Recorded information -
%%

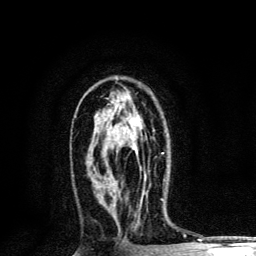
Breast MRI, one axial slice; slice 73 of 134 in the series (ordered by position); cropped to one breast; dynamic contrast-enhanced series, time point 2 of 6 at this slice position (early post-contrast); 3 T; TE 4.2 ms, TR 8.6 ms; 256 × 256 image matrix, field of view 160 × 160 mm. Female patient.
Annotated regions visible in this slice (semi-automatically segmented with operator editing):
- enhancing-tissue mask used for the functional tumour volume (all voxels passing the contrast-enhancement thresholds inside the analysis volume; usually the tumour): bounding box [x1, y1, x2, y2] px = [107, 128, 164, 154]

%%

Instructions for the task -
Report only the number of lines in the data above that contain "slice".

Result for this task -
2